Performance of a Screening Mammography AI Algorithm Repurposed for Symptomatic Mammography in a Tertiary Outpatient Clinic

Diagnostics (Basel). 2026 Mar 25;16(7):984. doi: 10.3390/diagnostics16070984.

Abstract

Background/Objectives: The aim of the study was to evaluate the diagnostic accuracy of a commercial artificial intelligence (AI) algorithm originally developed for screening mammography when applied to symptomatic women presenting to a tertiary outpatient clinic. Methods: This single-center, retrospective diagnostic accuracy study included women who presented with breast symptoms to a tertiary outpatient clinic between January and June 2013 and underwent digital mammography. An AI algorithm cleared by the U.S. Food and Drug Administration (FDA)-cleared AI algorithm was applied to all mammograms and generated continuous malignancy scores ranging from 1 to 100. Mammographic breast density was classified according to the American College of Radiology Breast Imaging Reporting and Data System (BI-RADS) by two experienced radiologists. Histopathology, when available, or otherwise a minimum of 2 years of clinical and imaging follow-up served as the reference standard.
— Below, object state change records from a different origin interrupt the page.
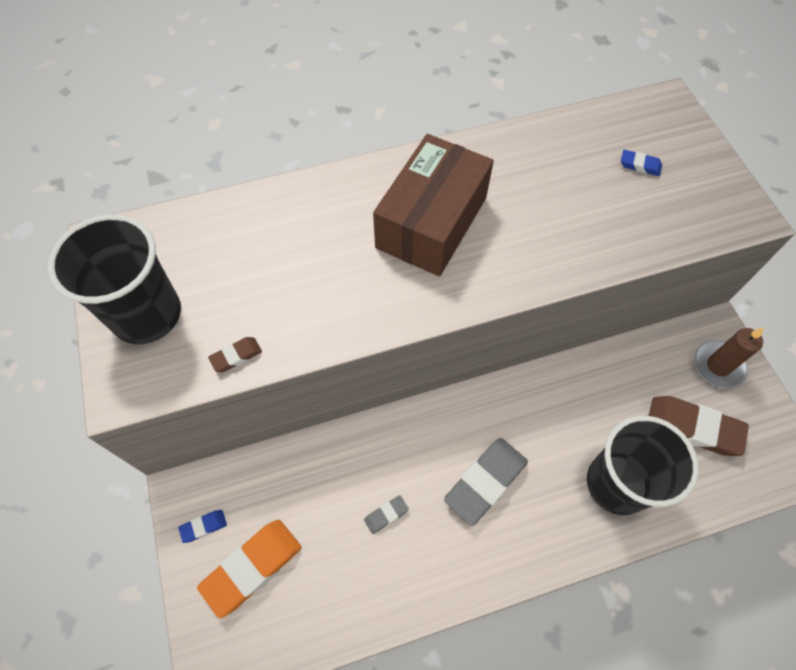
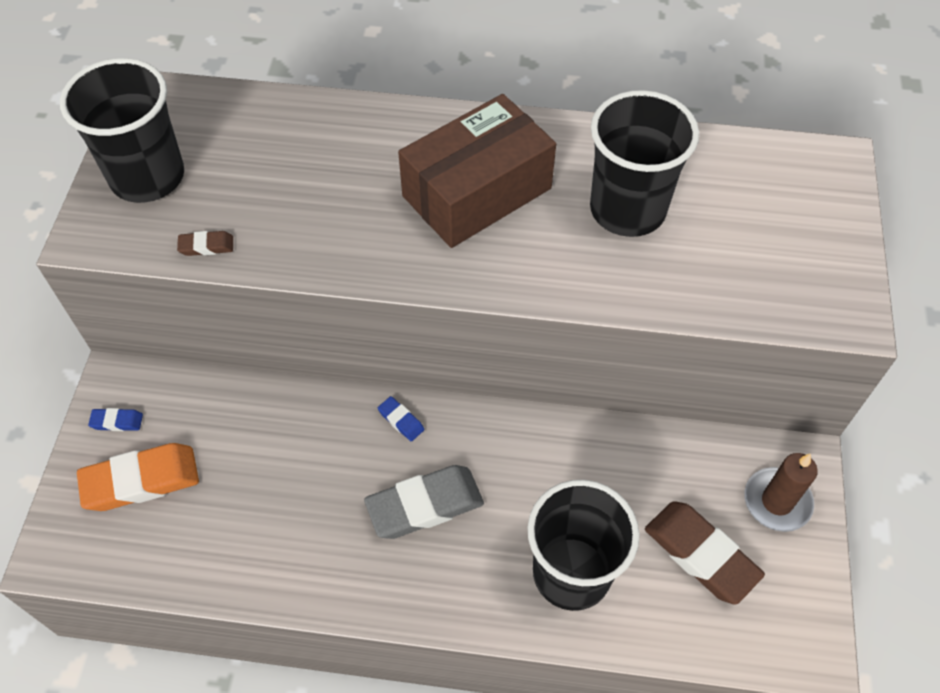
camera: 25 degrees right, 5 degrees down
grey eraser [364,495,409,534] -> none
blue eraser [621,150,662,176] -> blue eraser moved to [378,396,424,441]
none -> black cup [590,90,699,237]

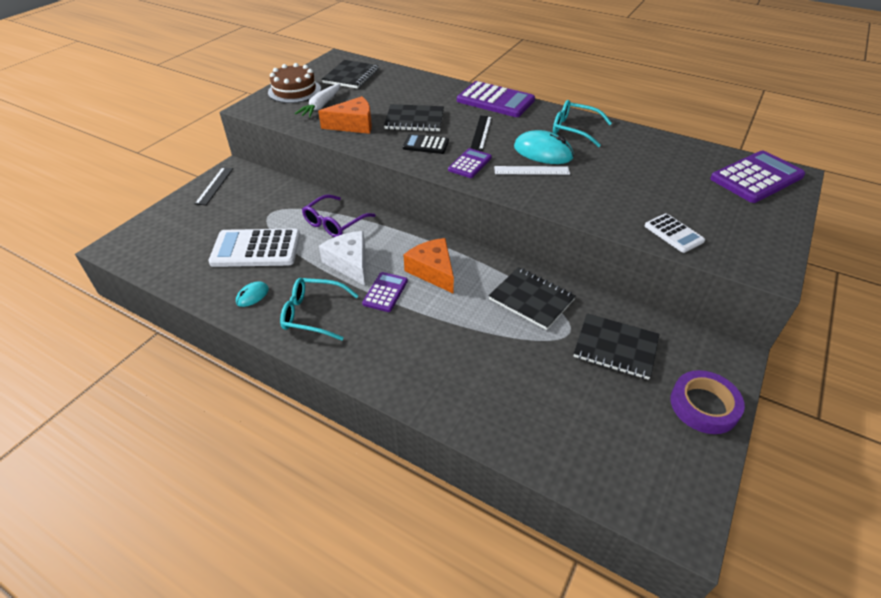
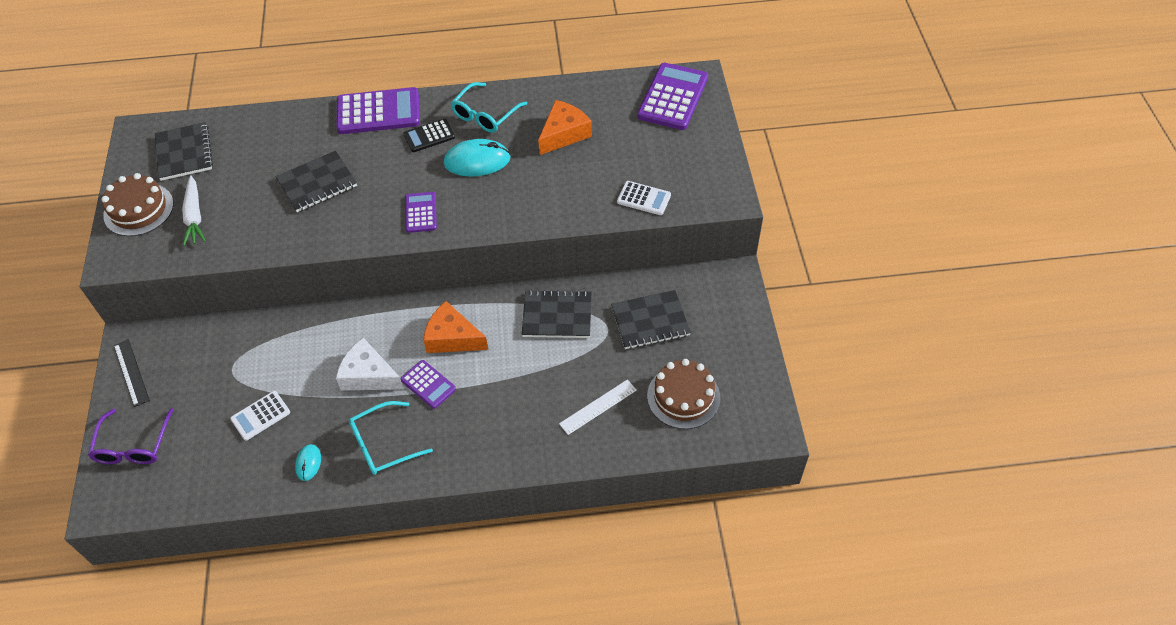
camera: 35 degrees left, 10 degrees up
white calculator [208,229,300,267] -> white calculator [230,391,290,441], size x0.55
purple glasses [302,194,376,237] -> purple glasses moved to [88,409,174,464]
orange cheese [318,96,372,134] -> orange cheese moved to [538,100,592,155]
purple calculator [362,272,408,312] -> purple calculator turned 150 degrees clockwise [401,360,456,409]
black calculator [403,134,449,154] -> black calculator moved to [403,119,455,152]
black ruler [470,115,492,151] -> none
white ruler [494,166,570,175] -> white ruler moved to [559,380,637,435]
turquoise glasses [553,100,612,147] -> turquoise glasses turned 45 degrees counterclockwise [450,82,527,133]
purple tape [670,370,745,434] -> none
none -> brown cake [647,359,720,429]

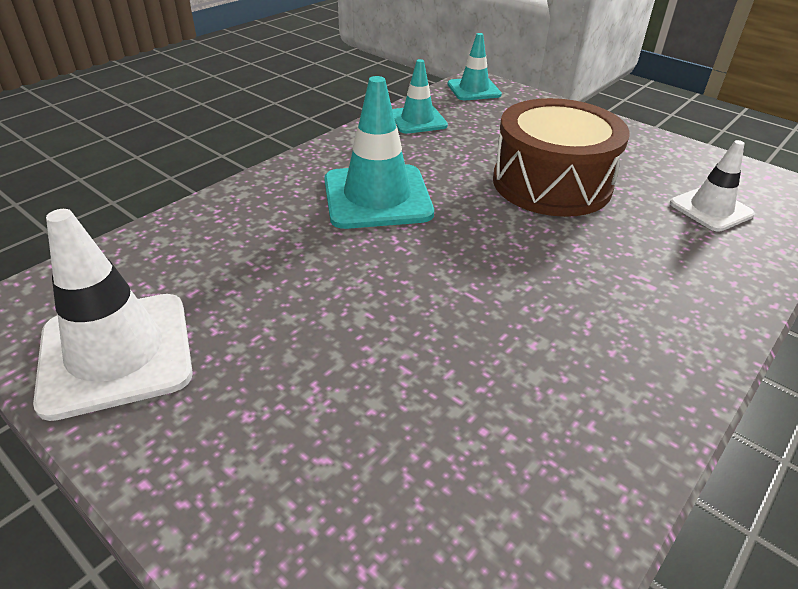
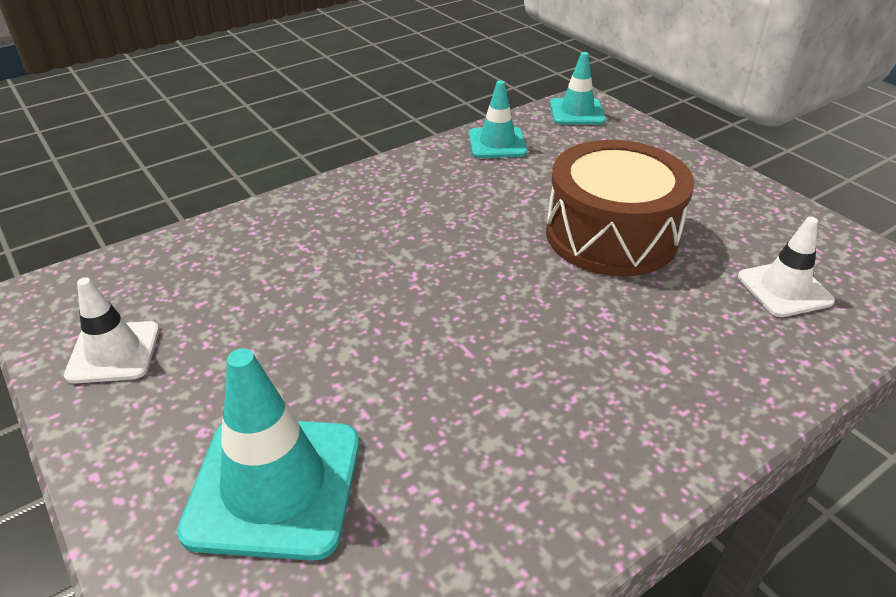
camera: 15 degrees right, 0 degrees up
white traffic cone [33,209,193,421] -> white traffic cone [64,277,159,384], size x0.61
turquoise traffic cone [324,76,434,229] -> turquoise traffic cone moved to [177,348,360,561]

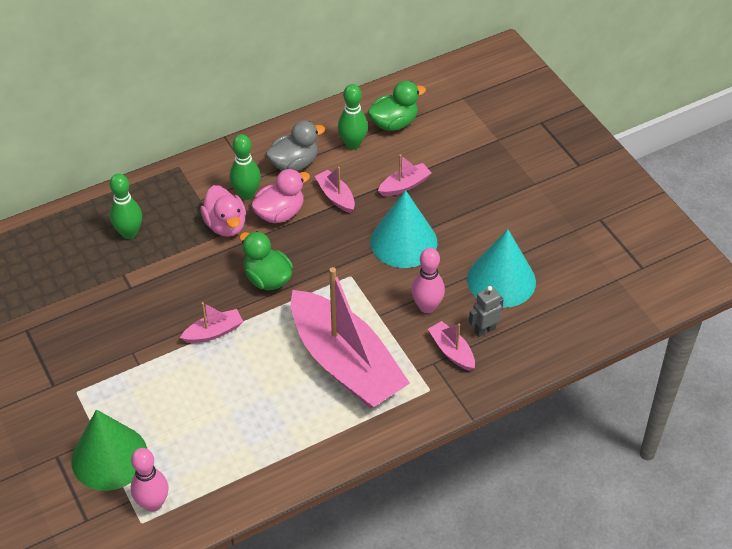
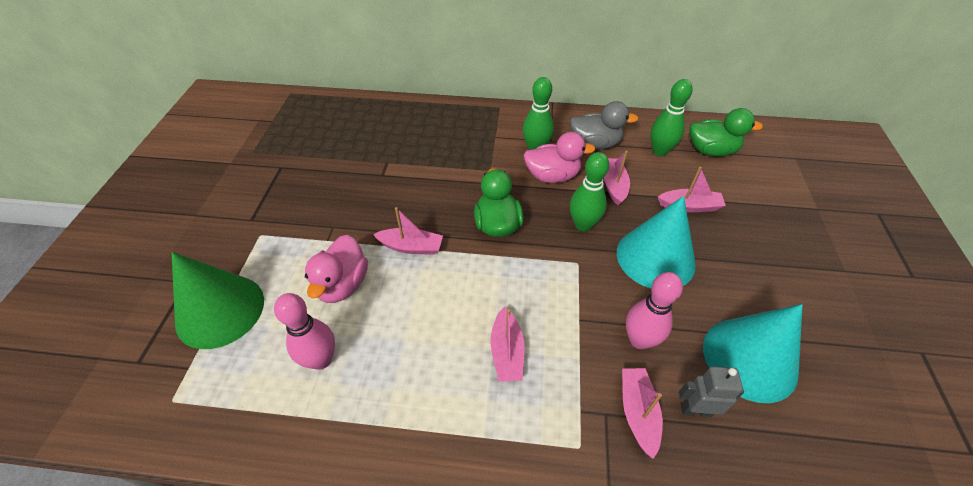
camera: 35 degrees right, 0 degrees up
green bowling pin [110,173,142,239] -> green bowling pin moved to [570,152,609,231]
pink bowling pin [131,448,169,512] -> pink bowling pin moved to [274,293,335,370]
pink duck [200,185,246,237] -> pink duck moved to [305,235,368,303]
pink boat [291,267,410,409] -> pink boat [490,306,525,382], size x0.40

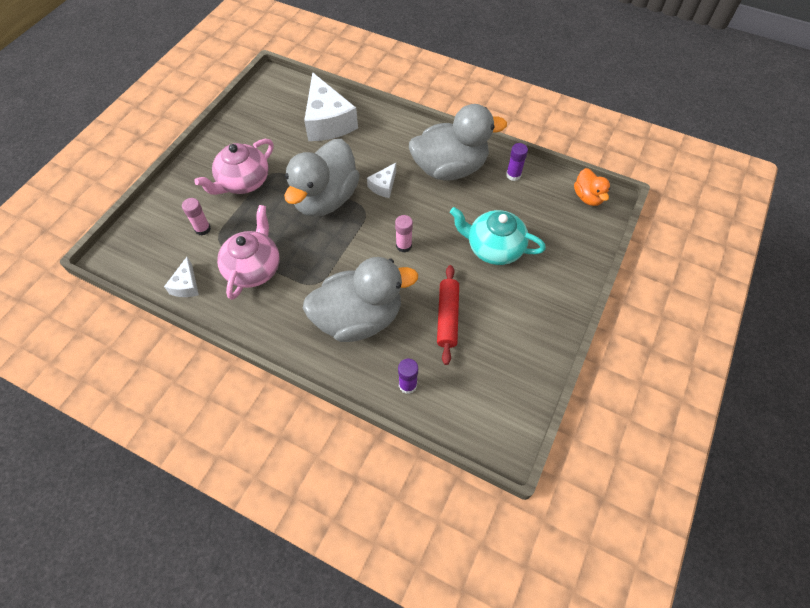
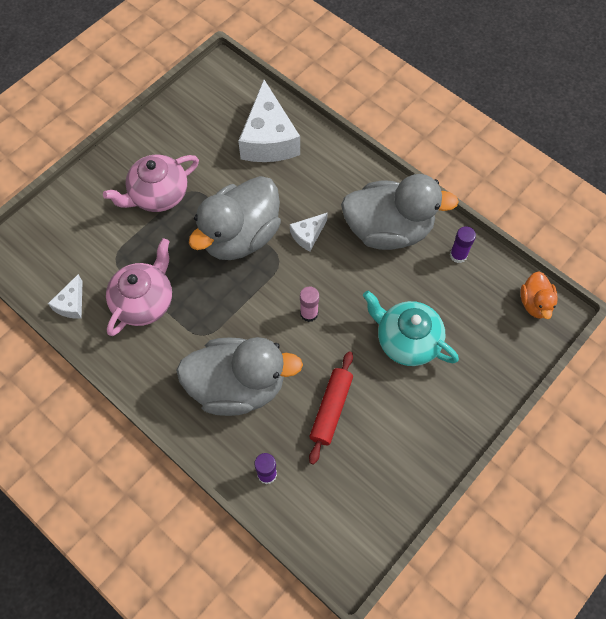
camera: 15 degrees right, 5 degrees up
pink glue stick [182,198,211,235] -> none

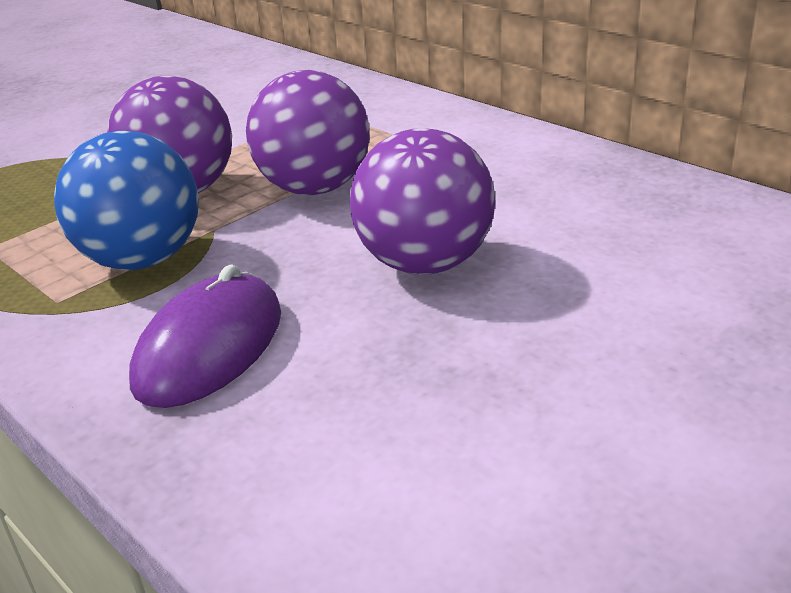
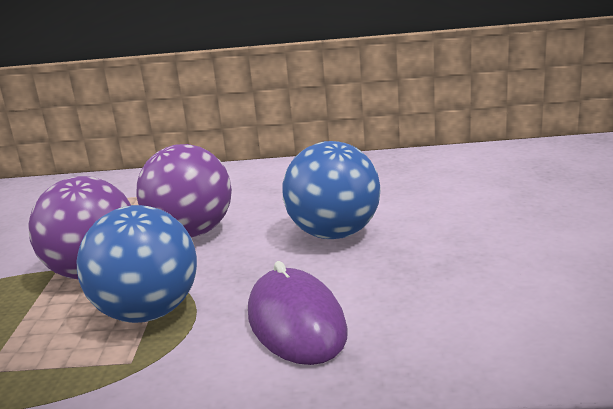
camera: 45 degrees left, 10 degrees down
purple ball [350,128,495,275] -> blue ball [282,141,381,239]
Diagnostic performance was assessed using receiver operating characteristic (ROC) analysis with calculation of the area under the curve (AUC) and 95% confidence intervals (CI) derived by patient level bootstrap resampling (n = 2000). Analyses were performed for the overall cohort and stratified by breast density (non-dense [BI-RADS A-B] vs. dense [BI-RADS C-D]). Results: A total of 78 women (mean age, 55 ± 11 years) were included, of whom 16 had histopathological verification of suspicious lesions with proven breast cancer in 14 patients and 62 were classified based on follow-up alone. In the overall cohort (156 breasts, including 15 breasts with malignancies), the AI algorithm achieved an AUC of 0.96 (95% CI: 0.86-1.00). Performance remained high in non-dense breasts (AUC = 0.96; 95% CI: 0.88-1.00) and dense breasts (AUC = 0.99; 95% CI: 0.93-1.00), with no statistically significant difference observed between density subgroups (DeLong test, p = 0.36), although subgroup comparisons were underpowered. Decision curve analysis suggested a consistent positive net benefit across a wide range of threshold probabilities in both density groups. Conclusions: In this preliminary, single-center retrospective cohort, a screening-trained AI algorithm showed promising diagnostic accuracy when applied to symptomatic mammograms. These findings require validation in larger, contemporary, multicenter cohorts before clinical implementation.

Keywords: artificial intelligence; breast cancer; breast density; computer-aided detection; deep learning; diagnostic imaging; mammography; symptomatic.